Alameda Votes to Become ‘Sanctuary City' for Immigrants

Alameda has joined a growing list of “sanctuary cities” for undocumented immigrants, promising not to arrest people for their immigration status alone.

On Tuesday, the city council voted unanimously to join a list of many cities across the country bracing themselves for stepped up immigration enforcement under President Trump.

At least 30 people spoke out in favor of the resolution and the meeting lasted past midnight.

Vice Mayor Malia Vella said she wanted the vote to send a message that the city would protect civil liberties and civil rights. 

Vella's grandmother, who was imprisoned in a Japanese internment camp in Hawaii during World War II, sat in the audience at Tuesday night’s council meeting.

“It was emotional for me,” Vella said. "Knowing how it affected her and my family and my partner’s family and so many people in Alameda. We still have my grandmother’s identification cards."

Under Executive Order 9066, thousands of American citizens of Japanese descent were banned from their homes and interned in remote locations because the U.S. military suspected some were more loyal to imperial Japan than to their new country.

"If there’s a request for a registry or internment or an executive order, we don’t want to be complicit in that. We took oaths to uphold the constitutional and that includes civil rights. The federal government is not infallible," Vella said. 

Vella wears a silver necklace with the number 9066 to represent the injustice of internment. The other side is stamped with the legal case number of Korematsu v. United States, in which Fred Korematsu, who was convicted for refusing to leave his home in San Leandro and move to an internment camp, appealed to the U.S. Supreme Court.

“I wear this reminder around my neck every day. Part of our job is to question whether we’re upholding civil liberties. We need to ask ourselves, ‘Are we administering the law justly?’” Vella said. “We don’t want blind compliance with whatever comes down the pipeline. We want it on the books. We want this to speak to people who feel unsafe, unprotected.”

Oakland, San Francisco, Berkeley, Richmond, Los Angeles and Santa Ana have declared themselves sanctuary cities; some recently, others decades ago.

Alameda assistant city attorney Alan Cohen said the council’s 4-0 vote (Mayor Trish Spencer was absent) supports the Alameda police policy not to arrest immigrants, which has been in place since 2009.

“The council and the community was concerned and afraid about federal government taking unprecedented action once Trump assumes office. They want assurance that we’re not going to participate in these egregious policies,” Cohen said.

About 30 people spoke at Tuesday’s council meeting in favor of the city of refuge resolution. Two people spoke out against it. The meeting lasted past midnight.

Councilmember Jim Oddie had asked for a report on how much federal funding could be pulled if the Trump administration follows through on his threat to pull freeze grants to sanctuary cities.
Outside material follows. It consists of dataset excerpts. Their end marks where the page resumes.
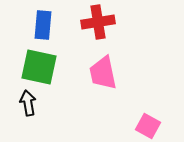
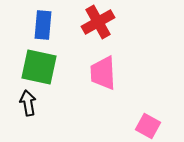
red cross: rotated 20 degrees counterclockwise
pink trapezoid: rotated 9 degrees clockwise
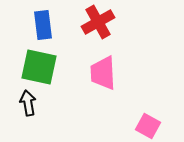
blue rectangle: rotated 12 degrees counterclockwise
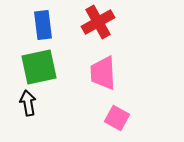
green square: rotated 24 degrees counterclockwise
pink square: moved 31 px left, 8 px up
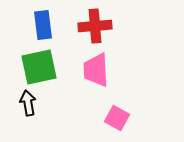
red cross: moved 3 px left, 4 px down; rotated 24 degrees clockwise
pink trapezoid: moved 7 px left, 3 px up
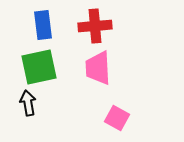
pink trapezoid: moved 2 px right, 2 px up
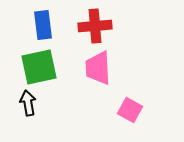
pink square: moved 13 px right, 8 px up
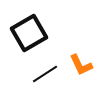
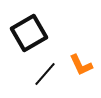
black line: rotated 16 degrees counterclockwise
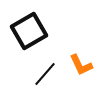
black square: moved 2 px up
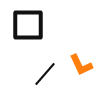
black square: moved 1 px left, 6 px up; rotated 30 degrees clockwise
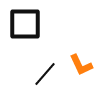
black square: moved 3 px left, 1 px up
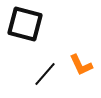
black square: rotated 15 degrees clockwise
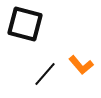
orange L-shape: rotated 15 degrees counterclockwise
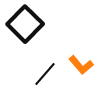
black square: rotated 30 degrees clockwise
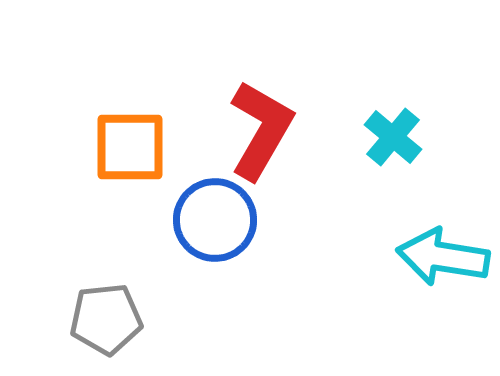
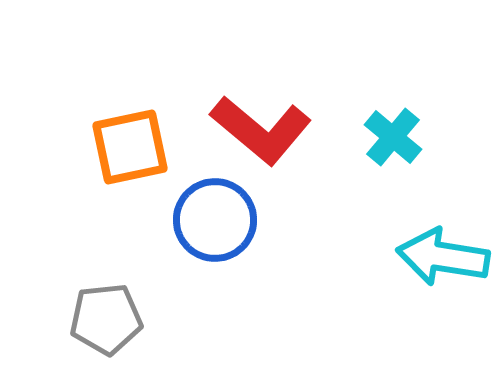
red L-shape: rotated 100 degrees clockwise
orange square: rotated 12 degrees counterclockwise
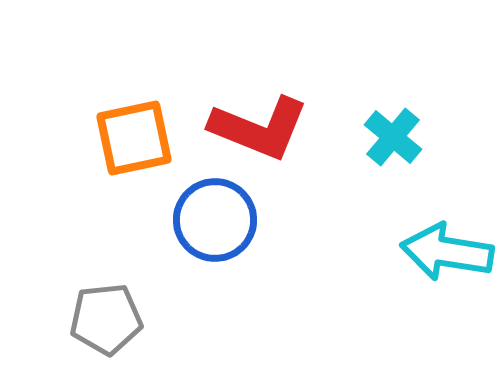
red L-shape: moved 2 px left, 2 px up; rotated 18 degrees counterclockwise
orange square: moved 4 px right, 9 px up
cyan arrow: moved 4 px right, 5 px up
The city attorney’s office said the city gets about $2.5 million dollars in federal funding, not as much as some cities which get larger sums to operate jails.

“I don’t think our resolution will jeopardize our funding,” Cohen said. “We’re not going to be the only one in that boat if the feds decide to pursue this.”

The Alameda school district has already declared itself a sanctuary district.

The Sanctuary Movement was born in the 1980s in churches and synagogues that sheltered Central American immigrants who fled unrest and violence but weren’t given refugee status because of Cold War politics. 

Supporters argue that sanctuary policies allow undocumented immigrants to come forward without fear of deportation and help law enforcement solve crimes and protect their neighborhoods.